=== EXERCISE ===
Whenever a picture appears, leave it out while repeating all the other data exactly.

=== RAW DATA ===
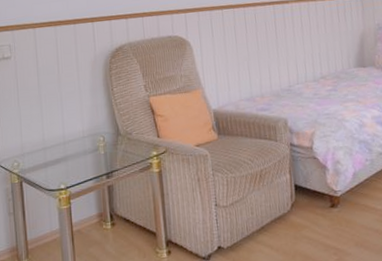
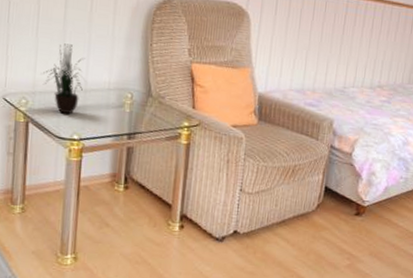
potted plant: none [28,105,62,168] -> present [43,43,85,115]

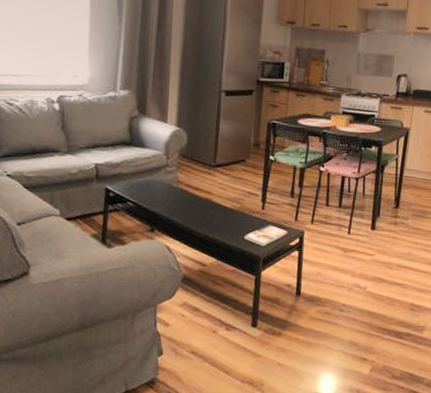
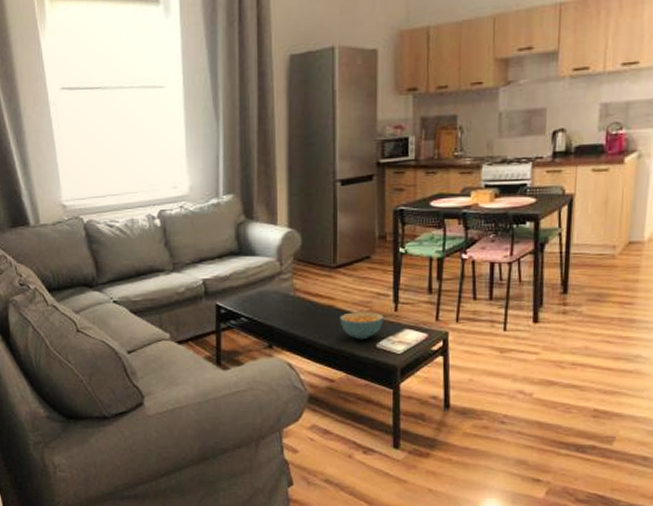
cereal bowl: none [215,206,253,232] -> present [340,312,384,340]

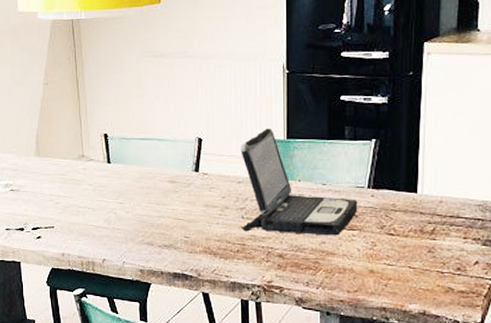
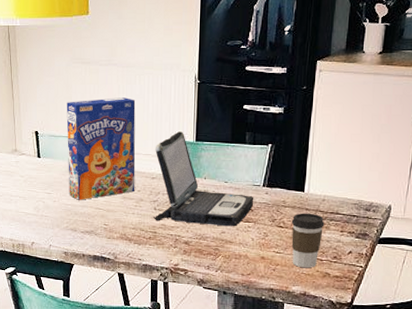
cereal box: none [138,93,219,210] -> present [66,97,136,200]
coffee cup: none [403,217,444,283] -> present [291,213,325,268]

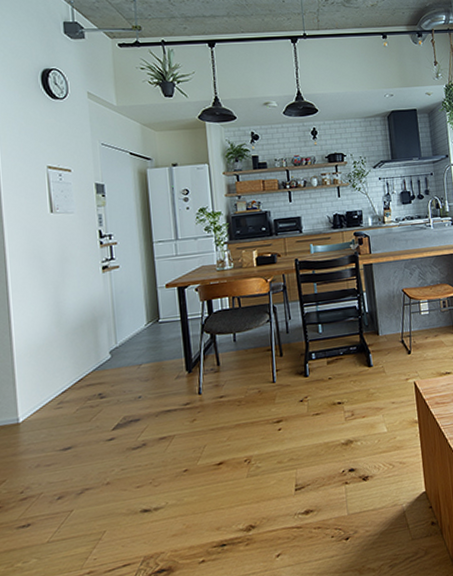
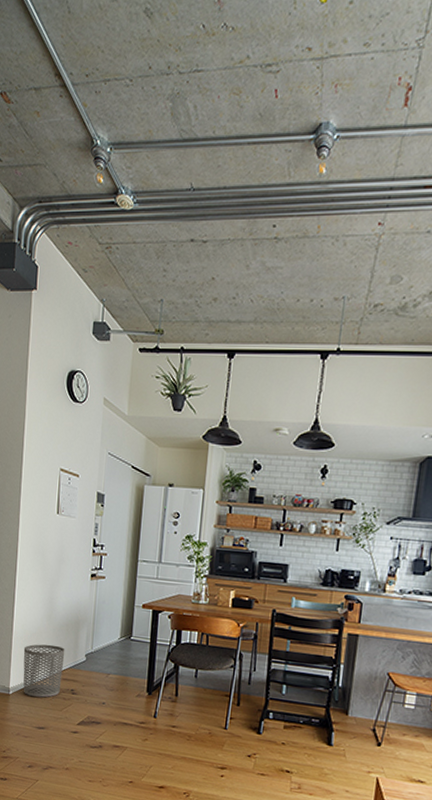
waste bin: none [30,351,86,417] -> present [23,644,65,698]

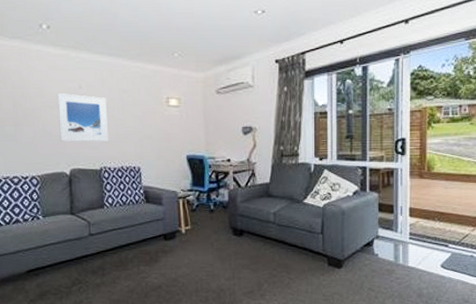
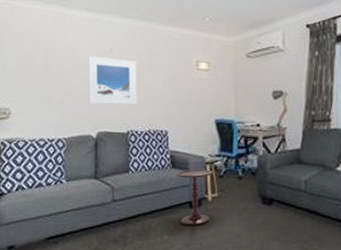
side table: none [150,204,186,257] -> present [176,170,213,226]

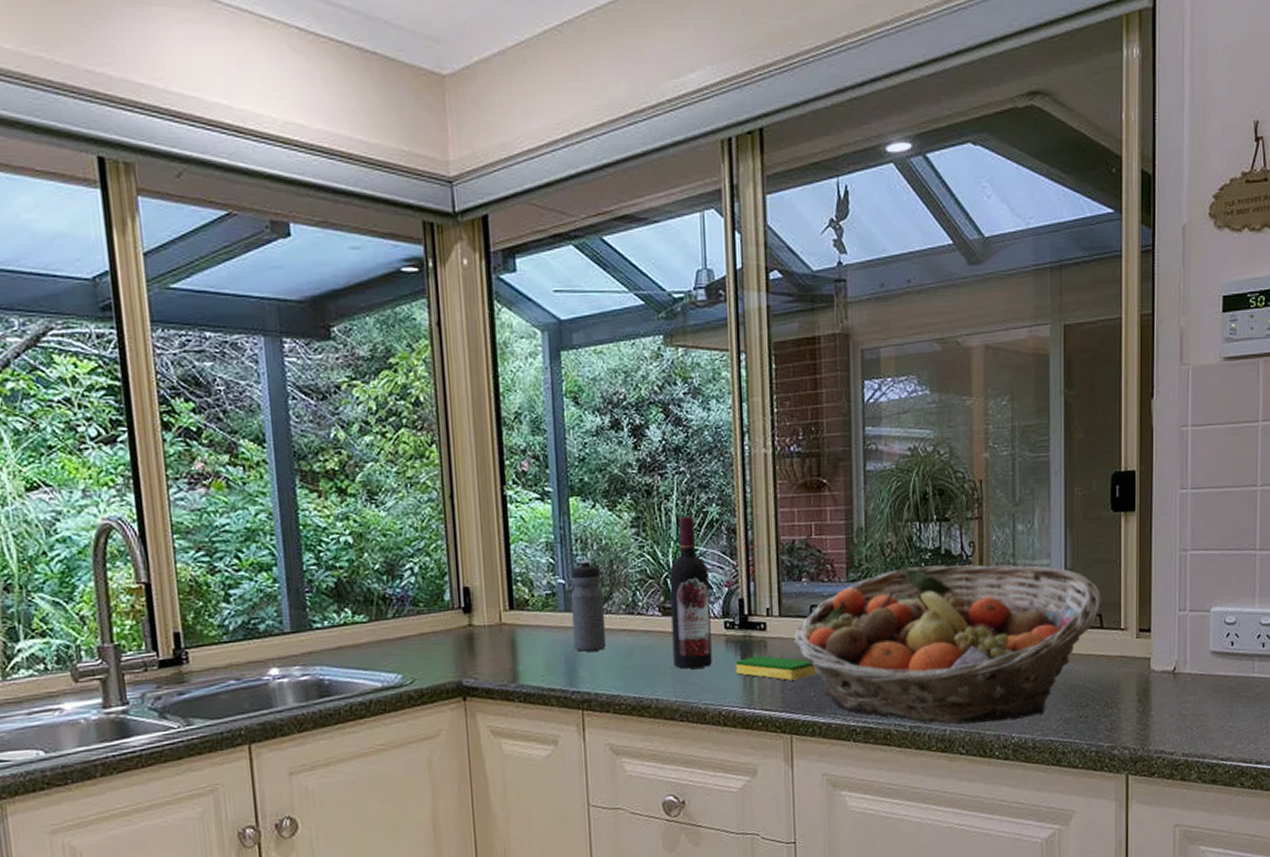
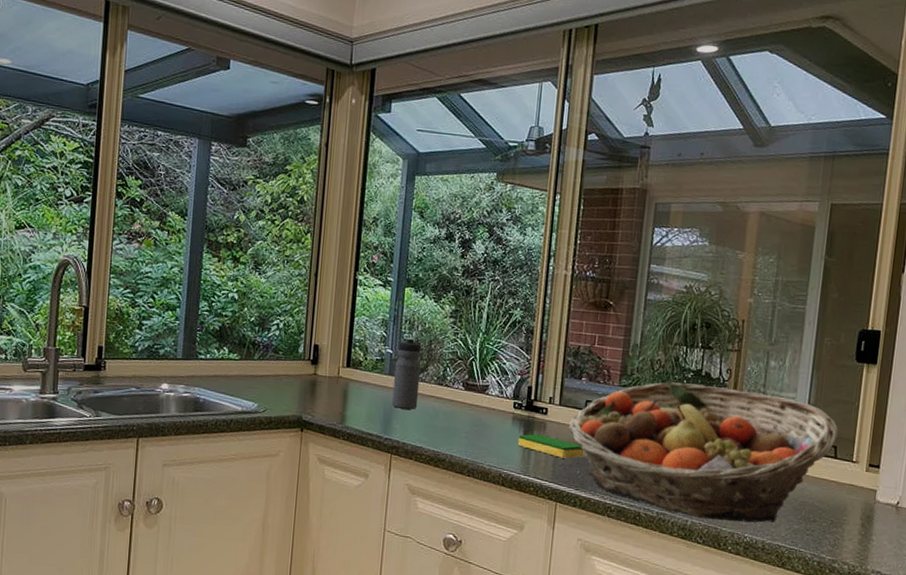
wine bottle: present [669,516,712,669] -> none [468,315,507,436]

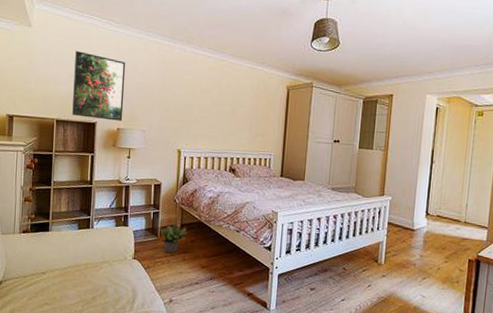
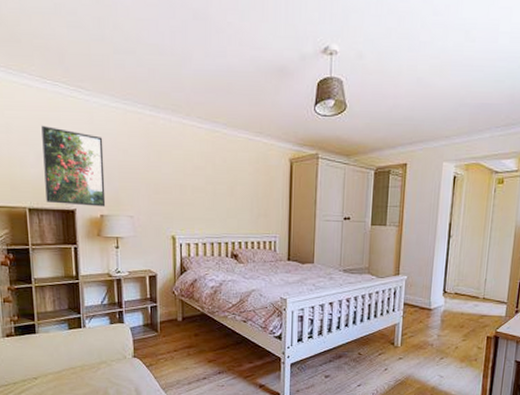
potted plant: present [160,223,188,254] -> none [160,317,191,349]

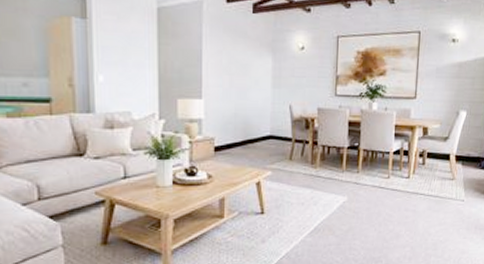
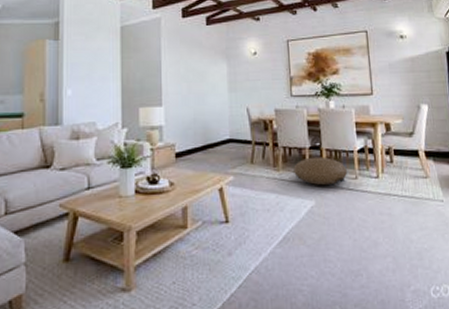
pouf: none [330,156,382,184] -> present [294,156,348,186]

=== RESPONSE TO THE TASK ===
potted plant: none [28,105,62,168] -> present [43,43,85,115]

cereal bowl: none [215,206,253,232] -> present [340,312,384,340]

cereal box: none [138,93,219,210] -> present [66,97,136,200]
coffee cup: none [403,217,444,283] -> present [291,213,325,268]

waste bin: none [30,351,86,417] -> present [23,644,65,698]

side table: none [150,204,186,257] -> present [176,170,213,226]

wine bottle: present [669,516,712,669] -> none [468,315,507,436]

potted plant: present [160,223,188,254] -> none [160,317,191,349]

pouf: none [330,156,382,184] -> present [294,156,348,186]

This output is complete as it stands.